Они выехали из дома под яркими солнечными лучами, но к тому времени, как Бэйзил высадил Розамунду возле дома свекрови, стало ясно — снова будет туман. Солнце еще сияло, но уже сквозь дымку; скоро в сгущающемся мраке оно превратится в серебряный диск, а затем и вовсе пропадет.
Розамунда зябко передернула плечами. Было сыро и с каждой минутой холодало. Она пролетела по короткой дорожке, мимо вечнозеленых кустарников и, торопливо позвонив в знакомую старую дверь, услышала, как Джесси сразу, но неспешно двинулась через холл.
— Ах, мисс Розамунда! Приятно вас видеть! — Старая служанка обрадовалась даже больше, чем всегда, и Розамунда сердечно откликнулась:
— Я тоже очень рада тебя видеть, Джесси. Как поживаешь?
— Спасибо, хорошо, мисс Розамунда. А вы, мисс… — Она выдержала паузу, пристально вглядываясь в лицо Розамунды. — Что-то вы не слишком хорошо выглядите, мисс Розамунда, прямо сказать — совсем нехорошо выглядите. Вы что, хворали в последнее время?
Розамунде от участливости Джесси стало не по себе. Конечно, никакой женщине не понравится услышать, что она плохо выглядит, но Розамунде это замечание не просто показалось нелестным — оно почему-то расстроило ее. Пожалуй, и немножко испугало… во всяком случае, свело на нет привычные умиротворение и радость от приезда сюда.
— Со мной все в порядке, Джесси, спасибо, — отмахнулась она. — Погрипповала немножко в начале недели, но сейчас все прошло.
— Стало быть, это был грипп, мисс Розамунда? — На лице Джесси по непонятной причине отразилось великое облегчение. — Вот, значит, почему вы так и не появились в прошлый вторник, когда звонили. А мы-то с миссис Филдинг ломали голову… Но вот что странно, мисс Розамунда, стоило вам позвонить и сказать, что приедете вы, а не та… другая, меня прям сразу как стукнуло — не будет этого, думаю. Вот хоть убейте меня — не будет. И вообще, думаю, странно все это… Но знаете, мисс Розамунда, миссис Филдинг переживала, когда никто не приехал — ни вы, ни та, другая. А я ей говорю: у меня, мол, с самого начала такое чувство, что этим все и кончится.

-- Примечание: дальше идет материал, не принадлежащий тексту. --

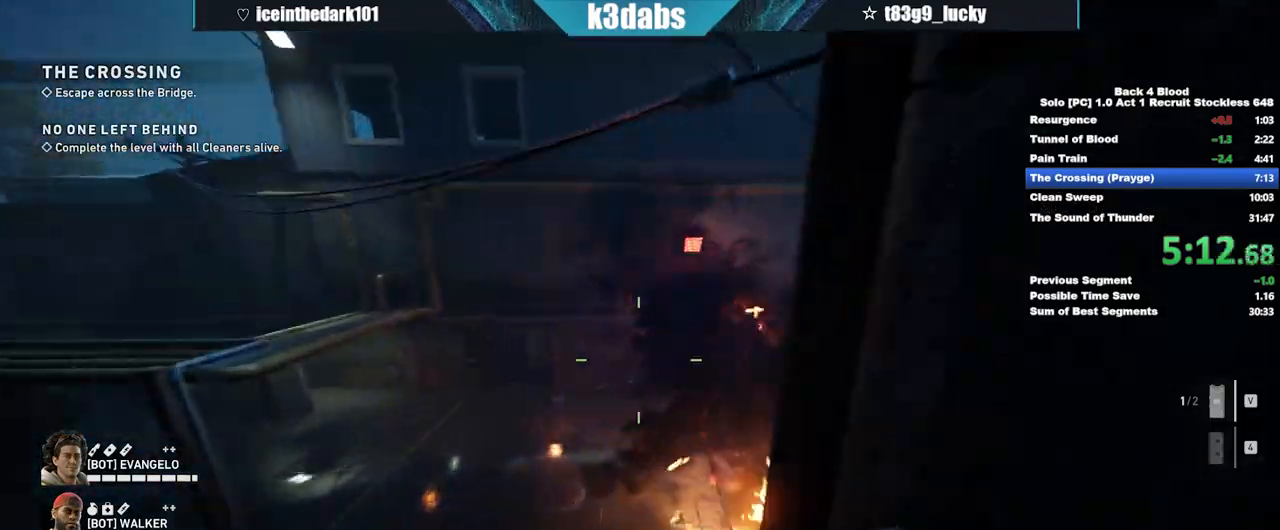
{"keys": ["w"], "mouse": [], "events": [[100, "shift", "up"]]}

Розамунда чуть не бросилась старушке на шею. «Та, другая» — какое замечательное, сдержанное, величавое неодобрение заключалось в этом обозначении! Только сейчас Розамунда осознала, до какой степени боялась, что это давно уже «мисс Линди». Добрая верная Джесси, как могла она заподозрить ее в таком вероломстве?
Из гостиной появилась старшая миссис Филдинг.
— Ну вот и ты, Розамунда! — воскликнула она. — Как там, подмораживает? Заходи скорей, дорогая, погрейся. Джесси, кофе, пожалуйста, на двоих. Крепкого и горячего.